Problem to work on
Answer these from the financial statement notes:
(a) Under the laws of which country was Finmetal Mining OY incorporated?
(b) On what date was that subsidiary acquired?
(c) What amount of cash and cash equivalents did the Company report as at September 30, 2008?

(Beginning of Source extract)

In the opinion of the Company's management, all adjustments considered necessary for a fair presentation of these unaudited financial statements have been included and all such adjustments are of a normal recurring nature. Operating results for the nine-month period ended September 30, 2008 are not necessarily indicative of the results that can be expected for the year ended December 31, 2008.

NOTE 2 – SUMMARY OF SIGNIFICANT ACCOUNTING POLICIES

Basis of presentation and consolidation

The accounts of the Company and its wholly owned subsidiary, Finmetal Mining OY (“FM OY”), a company incorporated under the laws of Finland, has been consolidated effective the date of its acquisition on November 27, 2006.

These financial statements have been prepared in accordance with United States generally accepted accounting principles (“US GAAP”).  All significant inter-company transactions have been eliminated on consolidation.


AMAZON GOLDSANDS LTD.
(formerly Finmetal Mining Ltd.)
 (An Exploration Stage Company)
 
NOTES TO THE INTERIM CONSOLIDATED FINANCIAL STATEMENTS
 
SEPTEMBER 30, 2008
(Unaudited – Prepared by Management)

NOTE 2 – SUMMARY OF SIGNIFICANT ACCOUNTING POLICIES (cont’d…)

Cash and Cash Equivalents

The Company considers all highly liquid instruments with a maturity of three months or less at the time of issuance to be cash equivalents. As at September 30, 2008, the Company has cash and cash equivalents in the amount of $268,314 (December 31, 2007:  $1,947,912) which are over the federally insured limit.  As at September 30, 2008, the Company has $Nil of cash equivalents (December 31, 2007: $Nil).

(End of Source extract)
(Beginning of Source data)

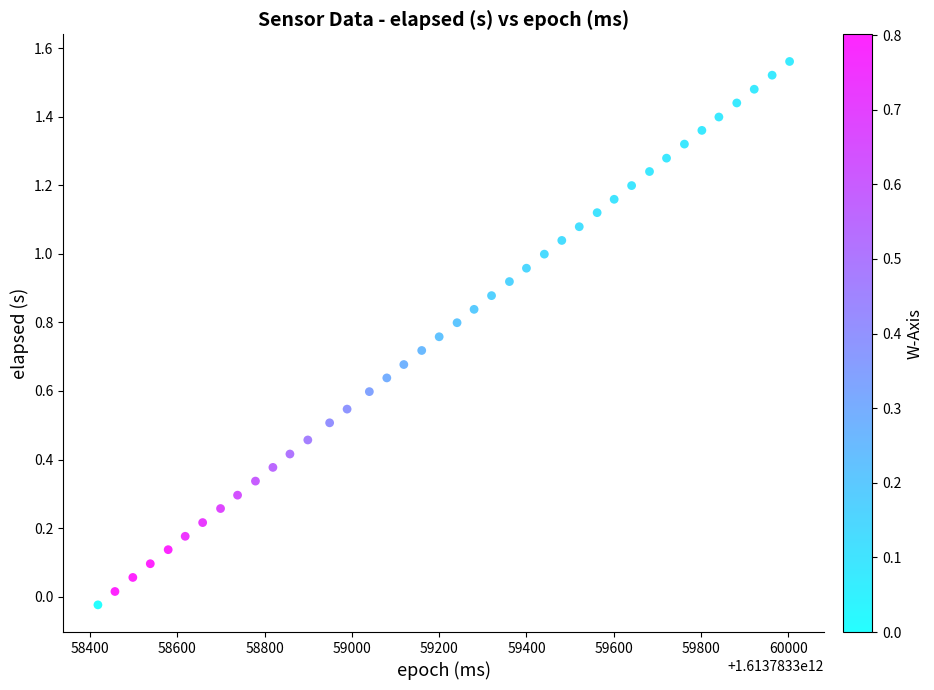

What is the range of X values (max minus min)?

1585.0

(End of Source data)

Response to this task
(a) Finland
(b) November 27, 2006
(c) $268,314